Le sarebbe piaciuto chinarsi e raccogliere i pezzi sgretolati rimanenti della vecchia Carolina e gettarli nel fuoco, per purificare la nausea che si intravedeva in lei.

Raccolse i libri e tentò di andare via, ma «Oh, oh, ora che Connor verrà a sapere cosa hai detto alla sua puttana preferita, si incazzerà.»

«Magari si rende conto di chi si è scelto.» altre risate e Carolina corse via piangendo. Voleva che si fermasse, mentre scuoteva il capo.

Cadde con le ginocchia a terra, trattenne a sé lo zaino e catturata dalle convulsioni iniziò a comprendere cosa fosse l'umiliazione, non riflettendo su chi potesse vederla.

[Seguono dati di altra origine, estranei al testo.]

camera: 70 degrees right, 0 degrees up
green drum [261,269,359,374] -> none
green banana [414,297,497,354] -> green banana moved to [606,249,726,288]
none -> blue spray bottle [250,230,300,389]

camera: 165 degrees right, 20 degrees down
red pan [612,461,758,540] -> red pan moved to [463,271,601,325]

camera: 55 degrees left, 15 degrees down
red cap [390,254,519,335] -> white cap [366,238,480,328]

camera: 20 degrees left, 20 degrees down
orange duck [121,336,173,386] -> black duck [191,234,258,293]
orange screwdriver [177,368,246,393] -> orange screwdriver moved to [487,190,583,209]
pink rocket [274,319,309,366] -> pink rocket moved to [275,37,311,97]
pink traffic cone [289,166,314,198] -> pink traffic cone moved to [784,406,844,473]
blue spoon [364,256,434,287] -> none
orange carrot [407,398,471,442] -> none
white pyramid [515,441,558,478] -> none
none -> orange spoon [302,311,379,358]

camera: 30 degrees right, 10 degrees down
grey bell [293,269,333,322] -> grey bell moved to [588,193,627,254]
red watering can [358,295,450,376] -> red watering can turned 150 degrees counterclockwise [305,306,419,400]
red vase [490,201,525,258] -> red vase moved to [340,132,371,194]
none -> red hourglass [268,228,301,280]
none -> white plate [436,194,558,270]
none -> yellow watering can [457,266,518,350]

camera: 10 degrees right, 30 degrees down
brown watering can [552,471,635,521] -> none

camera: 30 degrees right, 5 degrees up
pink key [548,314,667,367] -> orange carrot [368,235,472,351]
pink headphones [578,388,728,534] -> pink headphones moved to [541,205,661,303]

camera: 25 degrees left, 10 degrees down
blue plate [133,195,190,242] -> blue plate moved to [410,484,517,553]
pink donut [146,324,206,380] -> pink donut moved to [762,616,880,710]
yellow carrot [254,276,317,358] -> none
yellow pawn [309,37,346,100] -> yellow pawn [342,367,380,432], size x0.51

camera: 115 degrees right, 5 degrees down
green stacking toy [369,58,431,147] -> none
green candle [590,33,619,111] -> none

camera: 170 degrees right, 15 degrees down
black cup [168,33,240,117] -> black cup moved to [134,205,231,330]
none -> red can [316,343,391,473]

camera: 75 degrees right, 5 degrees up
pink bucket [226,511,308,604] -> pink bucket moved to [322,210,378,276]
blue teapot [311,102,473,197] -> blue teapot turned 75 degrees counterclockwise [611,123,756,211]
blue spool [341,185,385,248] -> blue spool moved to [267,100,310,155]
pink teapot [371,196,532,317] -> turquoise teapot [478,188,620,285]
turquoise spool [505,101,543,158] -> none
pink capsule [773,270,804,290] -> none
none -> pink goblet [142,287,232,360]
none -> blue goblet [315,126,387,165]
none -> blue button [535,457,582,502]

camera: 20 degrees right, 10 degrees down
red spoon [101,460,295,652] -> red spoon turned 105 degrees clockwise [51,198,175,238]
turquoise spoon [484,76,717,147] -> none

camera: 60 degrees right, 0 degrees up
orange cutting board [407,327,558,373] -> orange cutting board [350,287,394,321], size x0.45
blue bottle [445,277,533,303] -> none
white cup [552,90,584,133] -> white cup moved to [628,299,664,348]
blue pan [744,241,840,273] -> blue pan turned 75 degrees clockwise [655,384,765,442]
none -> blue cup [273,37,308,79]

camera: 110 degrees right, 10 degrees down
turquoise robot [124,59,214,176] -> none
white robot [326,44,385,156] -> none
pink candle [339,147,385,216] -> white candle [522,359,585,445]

Era completamente sdraiata nell'indifferenza. Sentiva dentro di un'inutilità che non le piaceva. Sentiva nascere in lei una nuova emozione, come se dovesse accoglierla con le altre. Non percepì parole, non ascoltò altro se non il solitario suono della delusione che dimorava in quel suo corpicino. La nuova emozione sbocciò e l'accolse col suo nome: buongiorno fragilità.